Mid-Autumn felt like the perfect time to pick up another of Susanna Kearsley’s wonderful mystery novels: Season of Storms. Kearsley is one of my favourite authors – I simply love how her writing style is so comforting and familiar for me, like a favourite jumper. Sadly though it has been over a year since I read my last of her novels: Named of the Dragon!
In the early 1900s, in the elegant and isolated villa Il Piacere, Italy, the playwright Galeazzo D’Ascanio is inspired to write his most stunning and original play, for the beautiful, English actress Celia Sands: his love and muse. However the night before she was to take to the stage in the leading role, Celia disappeared. Now, decades later, Alessandro D’Ascanio is preparing to stage his grandfather’s masterpiece, and another young, beautiful English actress, who shares Celia Sands’ name, has agreed to star. Within a theatre in the grounds of Il Piacere, not only will Galeazzo’s play come back to life but so will secrets and ghosts from the past.
Initially, our protagonist the ‘new’ Celia Sands is reluctant to take the job because she has long avoided using her famous name to boost her fledgling career. Instead she has been known as Celia Sullivan so as to make it in her own right; which you can only admire her for. She only agrees when she learns that this is to be her old friend, Rupert’s last directorial role before he retires. Rupert and his partner Brian have been surrogate parents to Celia since she was a small girl, while her glamorous actress mother has flitted from place to place and man to man. They are joined in the production by dashing stage manager Den O’Malley; the famous actress Madeleine Hedrick and the roguish actor Nicholas Rutherford (Madeleine’s lover).
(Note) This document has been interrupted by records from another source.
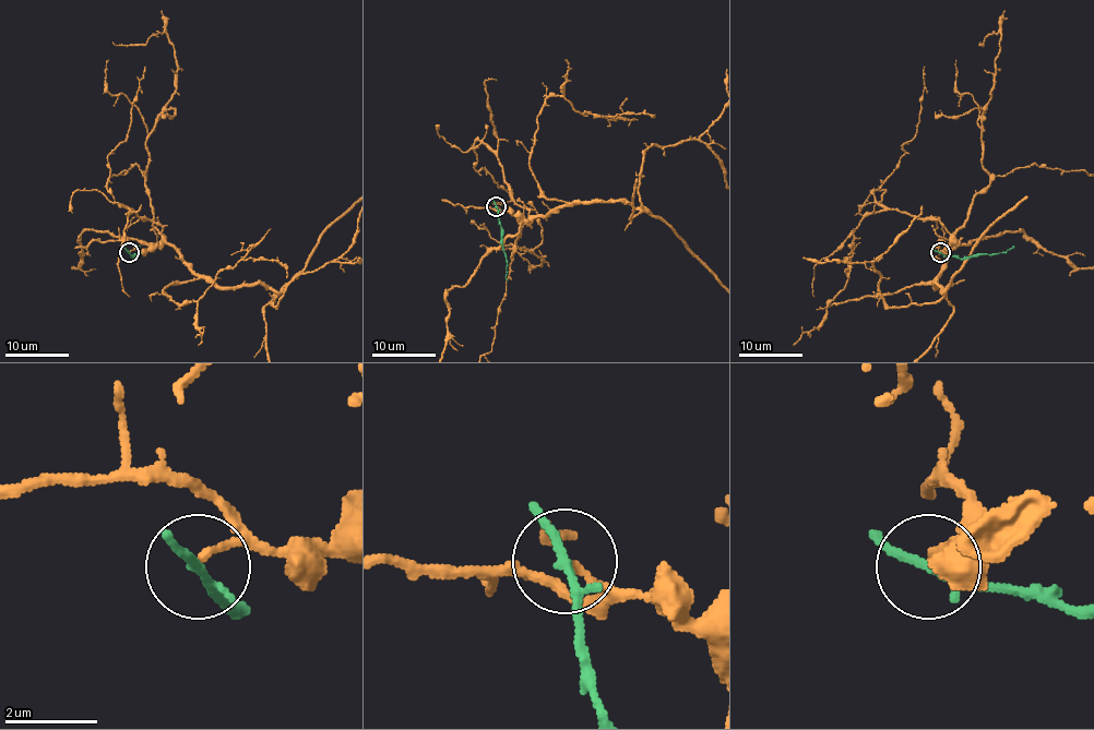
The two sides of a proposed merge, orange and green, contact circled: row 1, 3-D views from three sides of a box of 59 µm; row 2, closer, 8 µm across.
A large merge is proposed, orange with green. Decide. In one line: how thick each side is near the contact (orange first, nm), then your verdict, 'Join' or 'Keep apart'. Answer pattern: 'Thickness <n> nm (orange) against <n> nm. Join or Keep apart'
Thickness 160 nm (orange) against 140 nm. Keep apart

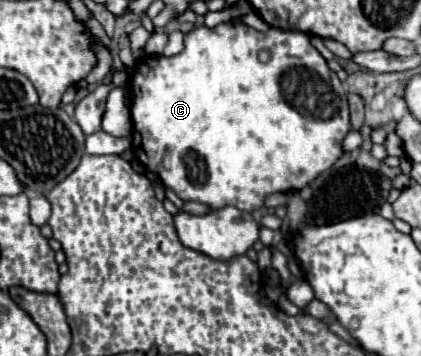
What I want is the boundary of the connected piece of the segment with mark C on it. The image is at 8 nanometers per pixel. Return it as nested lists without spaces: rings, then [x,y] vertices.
[[[219,24],[215,28],[193,28],[185,34],[185,50],[177,56],[145,56],[137,62],[133,70],[133,80],[129,86],[131,94],[131,120],[133,120],[133,154],[147,166],[153,174],[161,178],[161,182],[171,188],[181,200],[195,200],[211,210],[219,210],[223,206],[235,206],[243,212],[253,212],[263,206],[269,194],[281,192],[287,194],[291,190],[303,190],[309,182],[313,182],[319,174],[329,170],[341,156],[343,156],[343,138],[351,130],[349,122],[349,106],[347,106],[347,92],[341,88],[337,74],[333,72],[333,88],[331,88],[331,70],[325,58],[309,44],[309,36],[305,32],[291,32],[269,28],[267,32],[257,32],[245,24]]]

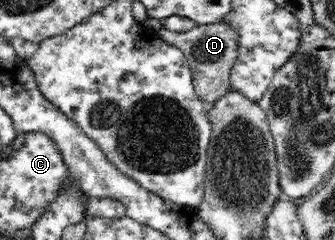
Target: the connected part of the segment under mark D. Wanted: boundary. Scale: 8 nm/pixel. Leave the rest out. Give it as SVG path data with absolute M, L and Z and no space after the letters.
M226 23L196 24L187 32L173 32L161 26L161 40L182 50L192 71L192 83L197 96L207 105L215 103L230 90L230 70L237 58L237 35Z

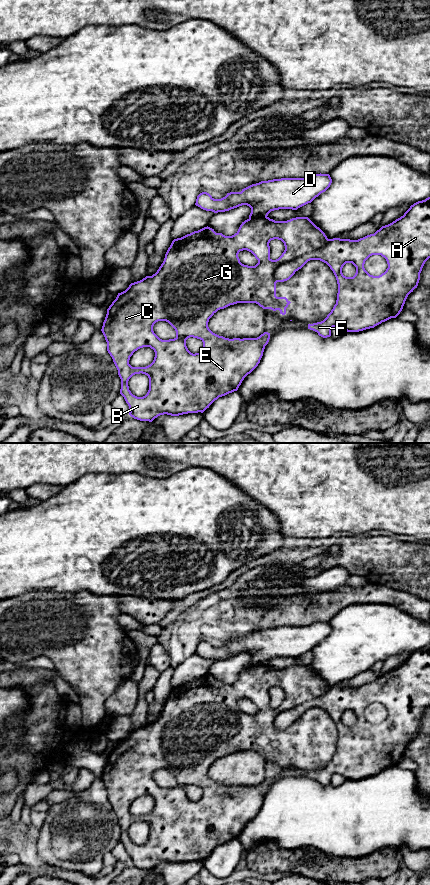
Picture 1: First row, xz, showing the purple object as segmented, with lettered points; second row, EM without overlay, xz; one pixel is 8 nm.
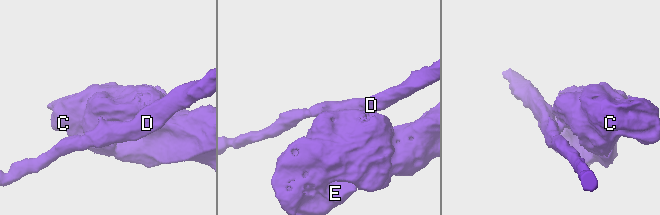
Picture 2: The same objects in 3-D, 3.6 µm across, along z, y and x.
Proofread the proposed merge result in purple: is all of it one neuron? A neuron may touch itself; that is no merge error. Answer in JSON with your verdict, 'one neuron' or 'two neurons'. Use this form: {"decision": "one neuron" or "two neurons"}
{"decision": "two neurons"}

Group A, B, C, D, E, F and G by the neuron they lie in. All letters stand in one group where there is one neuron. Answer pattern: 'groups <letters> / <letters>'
groups A B C E F G / D

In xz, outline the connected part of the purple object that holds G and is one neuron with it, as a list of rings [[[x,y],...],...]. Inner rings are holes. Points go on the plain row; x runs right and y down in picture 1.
[[[430,645],[410,654],[403,664],[392,671],[382,674],[374,682],[358,688],[333,686],[328,687],[325,681],[308,665],[296,665],[287,669],[275,669],[269,665],[249,666],[242,670],[238,679],[232,684],[216,681],[210,675],[204,675],[181,686],[174,687],[168,696],[159,717],[152,724],[146,724],[140,729],[131,731],[129,735],[118,741],[116,747],[107,757],[102,774],[102,781],[107,790],[107,799],[113,807],[121,827],[120,842],[129,854],[129,863],[140,869],[152,870],[160,863],[179,864],[188,861],[203,861],[219,845],[237,839],[244,826],[260,811],[265,794],[270,787],[270,781],[264,780],[257,786],[225,786],[213,781],[209,775],[209,767],[220,757],[237,751],[256,751],[263,757],[279,758],[286,762],[286,756],[291,751],[286,745],[276,744],[276,731],[289,728],[296,719],[310,708],[320,708],[333,719],[338,741],[336,752],[327,765],[317,771],[308,772],[308,777],[327,786],[331,784],[333,775],[341,775],[346,780],[359,780],[396,766],[403,757],[408,743],[417,736],[420,721],[425,710],[430,706]],[[278,687],[284,691],[282,703],[272,708],[270,706],[271,688]],[[240,699],[251,700],[258,711],[255,714],[244,713],[240,710]],[[372,703],[381,703],[387,709],[388,716],[379,724],[370,723],[364,716],[365,709]],[[346,711],[356,715],[353,725],[346,725],[342,716]],[[158,769],[168,770],[176,779],[174,787],[162,788],[153,779]],[[190,785],[200,787],[203,797],[199,801],[191,801],[186,788]],[[150,795],[155,800],[153,810],[146,815],[132,815],[130,805],[135,799]],[[135,822],[145,822],[149,826],[149,838],[143,845],[131,841],[129,827]]]

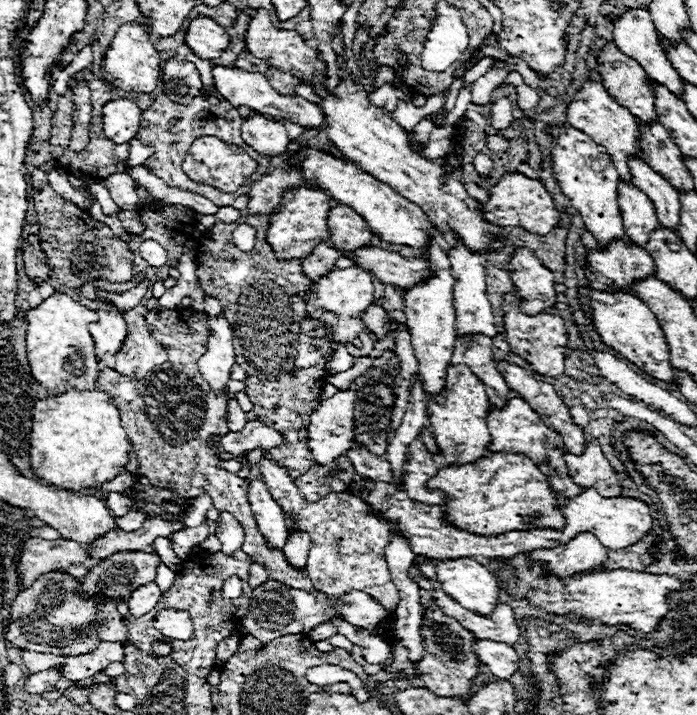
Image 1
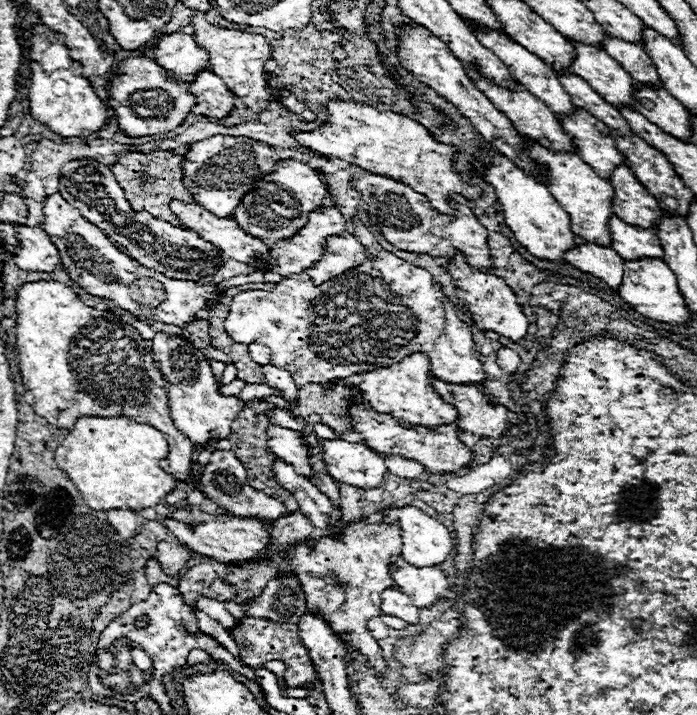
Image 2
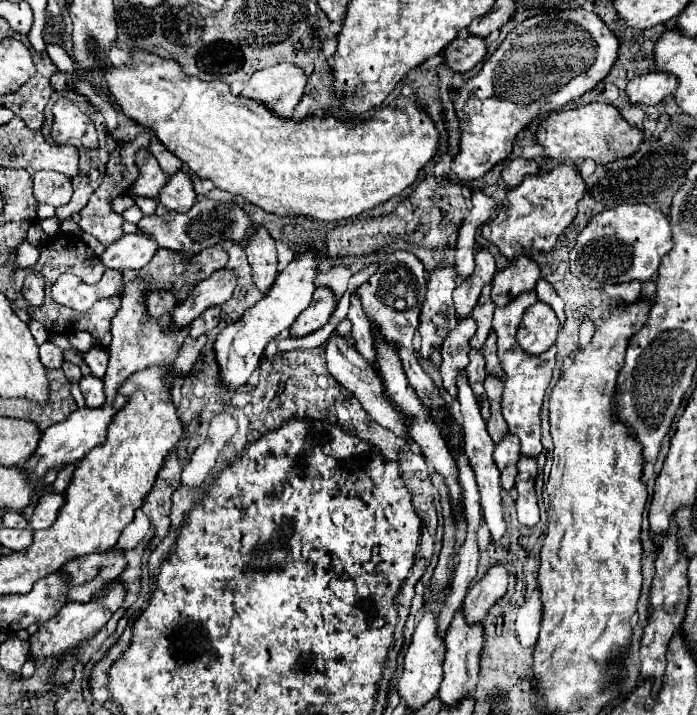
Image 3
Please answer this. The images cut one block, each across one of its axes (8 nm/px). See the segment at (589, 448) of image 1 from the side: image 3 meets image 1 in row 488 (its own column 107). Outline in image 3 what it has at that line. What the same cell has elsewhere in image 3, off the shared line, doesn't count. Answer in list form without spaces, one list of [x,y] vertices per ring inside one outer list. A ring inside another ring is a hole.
[[[108,584],[108,588],[112,588],[112,592],[108,592],[108,596],[102,596],[100,600],[92,600],[88,604],[66,604],[66,606],[62,606],[62,610],[54,618],[50,618],[46,624],[40,624],[38,632],[32,634],[28,640],[30,642],[28,656],[32,660],[40,662],[44,658],[66,652],[66,650],[82,644],[84,640],[92,638],[124,602],[126,590],[122,584]]]

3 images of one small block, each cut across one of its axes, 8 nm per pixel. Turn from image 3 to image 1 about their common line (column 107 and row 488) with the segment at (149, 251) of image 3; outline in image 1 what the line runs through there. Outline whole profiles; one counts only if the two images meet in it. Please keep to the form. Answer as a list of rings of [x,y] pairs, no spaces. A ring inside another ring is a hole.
[[[262,478],[254,480],[248,486],[248,500],[250,500],[250,508],[258,522],[258,530],[266,538],[266,544],[270,548],[282,550],[288,538],[288,528],[284,524],[282,508],[276,504],[276,500],[268,492]]]

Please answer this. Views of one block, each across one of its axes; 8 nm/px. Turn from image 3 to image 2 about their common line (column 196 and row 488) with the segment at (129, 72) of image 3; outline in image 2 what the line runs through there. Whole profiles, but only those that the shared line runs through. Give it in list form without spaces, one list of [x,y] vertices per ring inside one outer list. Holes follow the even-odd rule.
[[[116,416],[116,418],[78,418],[74,430],[64,438],[64,442],[56,448],[54,460],[62,472],[68,474],[68,478],[76,484],[80,494],[84,496],[84,502],[92,510],[114,510],[114,508],[130,508],[130,510],[144,510],[154,508],[164,500],[166,494],[174,492],[178,480],[174,474],[166,472],[160,466],[160,460],[168,456],[168,442],[162,432],[148,424],[138,424],[128,416]]]

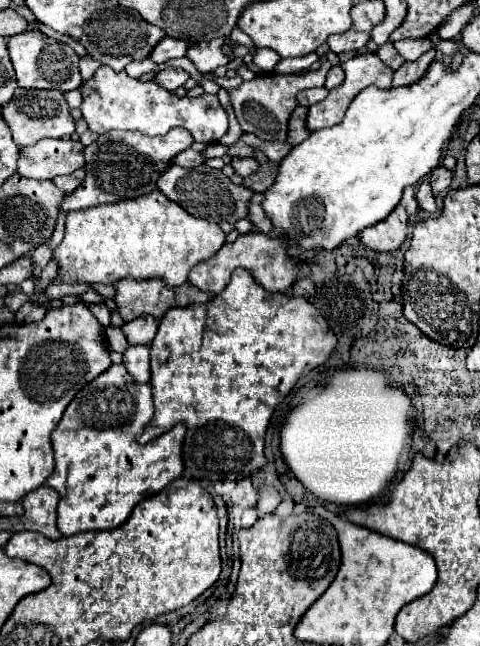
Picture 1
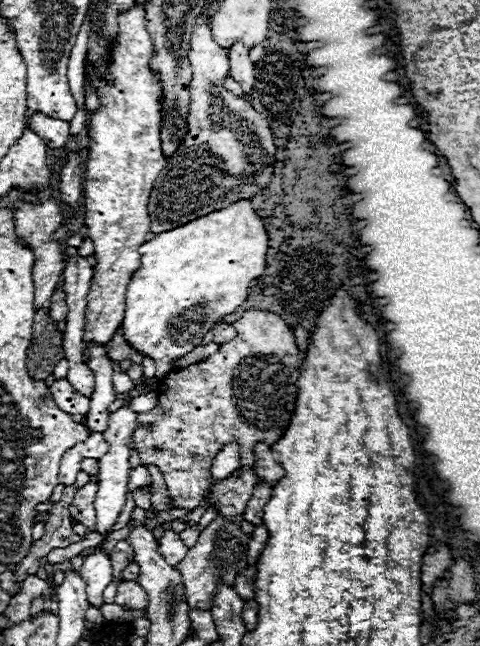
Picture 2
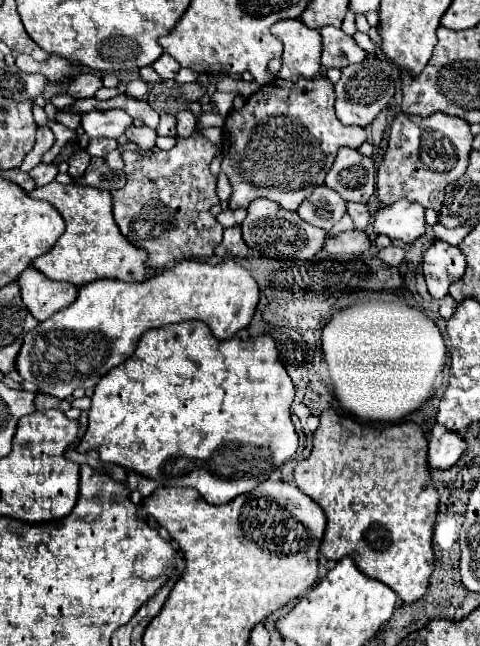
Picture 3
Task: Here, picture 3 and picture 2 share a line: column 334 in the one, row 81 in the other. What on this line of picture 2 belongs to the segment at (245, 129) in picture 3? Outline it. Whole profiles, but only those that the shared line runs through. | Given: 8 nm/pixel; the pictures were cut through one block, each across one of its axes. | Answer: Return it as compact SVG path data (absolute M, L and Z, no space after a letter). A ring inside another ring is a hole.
M134 6L118 18L120 40L112 48L110 66L114 86L98 88L102 108L92 112L88 122L90 156L84 180L84 224L88 226L88 236L94 242L96 266L86 304L84 362L88 362L88 344L96 342L106 346L108 338L112 338L122 324L126 286L130 282L130 274L140 266L138 248L146 242L144 236L150 232L150 216L146 210L148 198L158 174L166 166L166 158L160 148L162 88L148 68L152 42L144 16L144 8Z

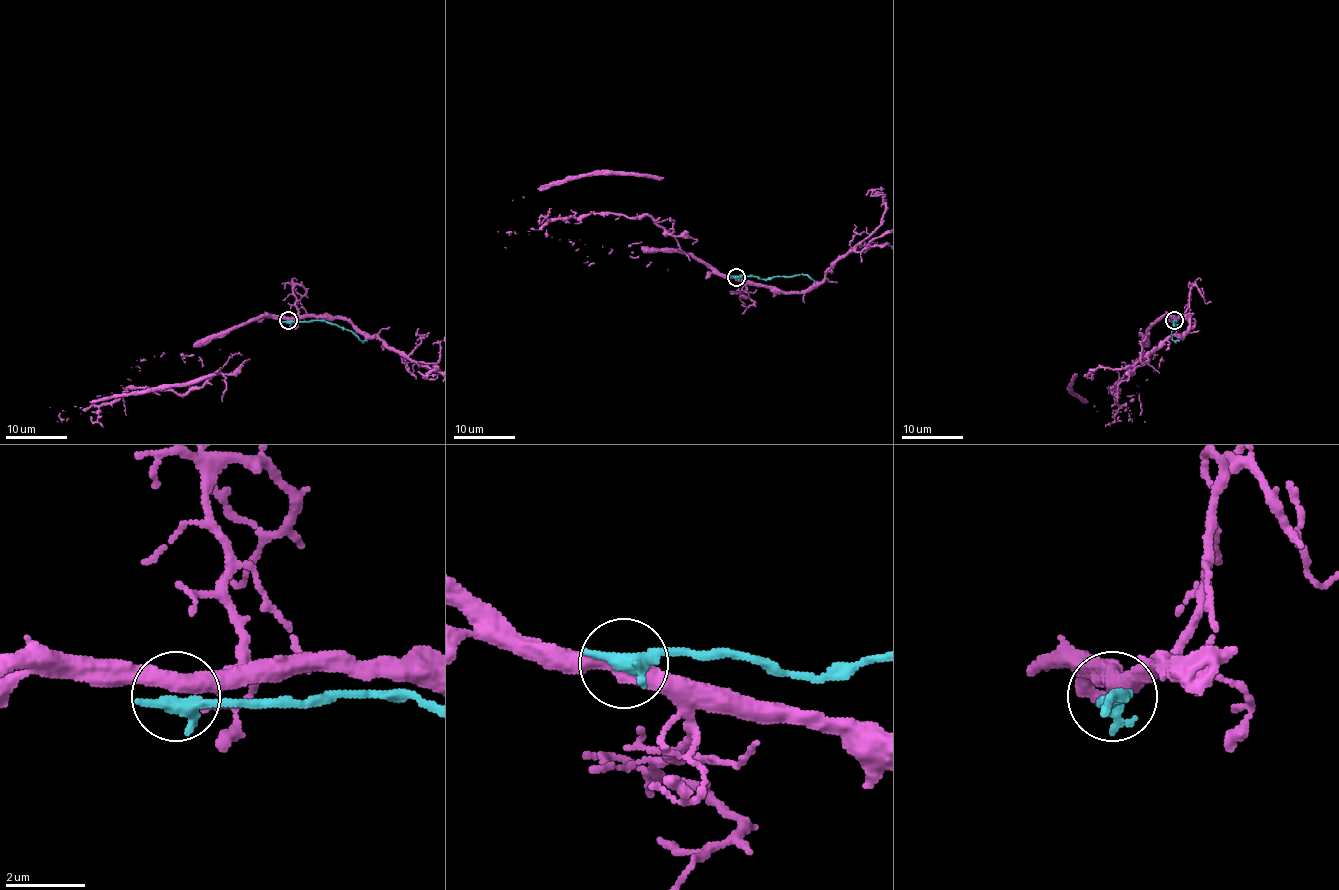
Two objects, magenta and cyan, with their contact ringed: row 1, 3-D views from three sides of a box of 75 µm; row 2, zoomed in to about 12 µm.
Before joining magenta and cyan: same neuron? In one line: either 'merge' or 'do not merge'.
do not merge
As soon as Celia stepped into the large, decadent and labyrinthine villa Il Piacere, with its impeccable gardens; stunning lake views and its handsome, compelling and compassionate master, Alessandro, I was completely swept away! Even more so when its past secrets start resurfacing and though Celia knows she should let the past go, in the dark, as she dreams, it comes back none the less; as if the first Celia is reaching out to her. Again I think Kearsley has weaved a mystery full of history, theatrical details, stunning settings, and a touch of romance and the supernatural. My only niggle would be the end which was a little anticlimactic, however there is reason for there not being a grand reveal so it really is only a minor niggle.
Overall, I found Season of Storms to be a wonderfully immersive and gripping mystery, that took me away from the cold and wet of the UK. I really must not allow another year to go by before I read more by Kearsley, and there is no excuse to either as I have The Firebird on my to-be-read pile, as well as a new copy of, my favourite, The Rose Garden lined up for a re-read. Great read.
Have you read this? Have you read any of Susanna Kearsley’s other novels?